Some time later we get all dressed up and go to Aberdeen. Mama says that big building is the courthouse.  I wonder if a castle looks about like that. I like the smooth marble steps, the brass railings, and the wine-velvet draperies. When a man comes out in black robes and sits on his throne, I am scared. But then, I notice it is Judge Ashley. Ernest Aims is on one side of the room, and my daddy is on the other. Judge Ashley looks mad. But people just get up and talk. My daddy tells what happened and Ernest Aims' lawyer tries to make out it's my daddy's fault. Judge Ashley is frowning more and more. His hair is white and wavy.

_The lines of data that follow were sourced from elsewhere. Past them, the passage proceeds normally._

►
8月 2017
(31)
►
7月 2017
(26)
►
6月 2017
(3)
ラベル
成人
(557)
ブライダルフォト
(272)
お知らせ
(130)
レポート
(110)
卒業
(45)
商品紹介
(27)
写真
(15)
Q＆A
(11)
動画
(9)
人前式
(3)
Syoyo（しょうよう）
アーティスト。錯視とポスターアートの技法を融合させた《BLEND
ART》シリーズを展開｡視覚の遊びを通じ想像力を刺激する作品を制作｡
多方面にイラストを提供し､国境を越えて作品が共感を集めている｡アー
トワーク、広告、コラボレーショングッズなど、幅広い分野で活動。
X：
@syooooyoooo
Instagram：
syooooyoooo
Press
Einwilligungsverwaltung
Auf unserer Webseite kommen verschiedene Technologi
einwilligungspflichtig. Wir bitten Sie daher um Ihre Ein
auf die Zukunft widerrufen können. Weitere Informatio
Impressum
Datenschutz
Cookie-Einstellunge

Finally, he says to Ernest Aims, "Now, Ernest, you know what it means to kill a man's mule. That's a man's livelihood. So you know I'm gon' find against you. Mr. Moss has lost a lot of time and lost his mule, plus, he says his baby girl there has been sick ever since witnessing this deplorable accident. And now, Ernest, you know damn well you wrong to have that big saw exposed like that in the first place. You'll pay Mr. Moss  one-thousand dollars to compensate for the loss of his mule." So then, Judge Ashley banged his hammer and said we should all go home to dinner. 

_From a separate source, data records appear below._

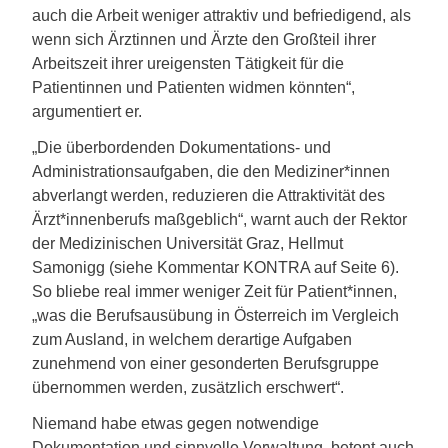
auch die Arbeit weniger attraktiv und befriedigend, als
wenn sich Ärztinnen und Ärzte den Großteil ihrer
Arbeitszeit ihrer ureigensten Tätigkeit für die
Patientinnen und Patienten widmen könnten“,
argumentiert er.
„Die überbordenden Dokumentations- und
Administrationsaufgaben, die den Mediziner*innen
abverlangt werden, reduzieren die Attraktivität des
Ärzt*innenberufs maßgeblich“, warnt auch der Rektor
der Medizinischen Universität Graz, Hellmut
Samonigg (siehe Kommentar KONTRA auf Seite 6).
So bliebe real immer weniger Zeit für Patient*innen,
„was die Berufsausübung in Österreich im Vergleich
zum Ausland, in welchem derartige Aufgaben
zunehmend von einer gesonderten Berufsgruppe
übernommen werden, zusätzlich erschwert“.
Niemand habe etwas gegen notwendige
Dokumentation und sinnvolle Verwaltung, betont auch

After we all leave the courtroom, my daddy asks Ernest if he has a thousand dollars. Ernest looks worried and confesses that he does not. Daddy says he'll go with him to the bank tomorrow and sign a note with him to borrow the thousand dollars. Ernest looks relieved. After that, my daddy says we might as well all go on and eat at Greek's cafe since it was nearly dinner time. So Ernest went with us to eat, and Judge Ashley joined us at our table and we had big hamburgers with great big slices of onion on them. A nice lady gave me extra chocolate milk to drink.

So that's how we done the lawsuit, but Dixie-Jane looked sad and lonesome without ol' Pat, who was buried underneath the clump of oak trees where he had loved to wallow in the dust on a summer afternoon. And somehow, I never did want to help Daddy shell corn, and the cracklin' bread never tasted so good to me anymore after all that happened.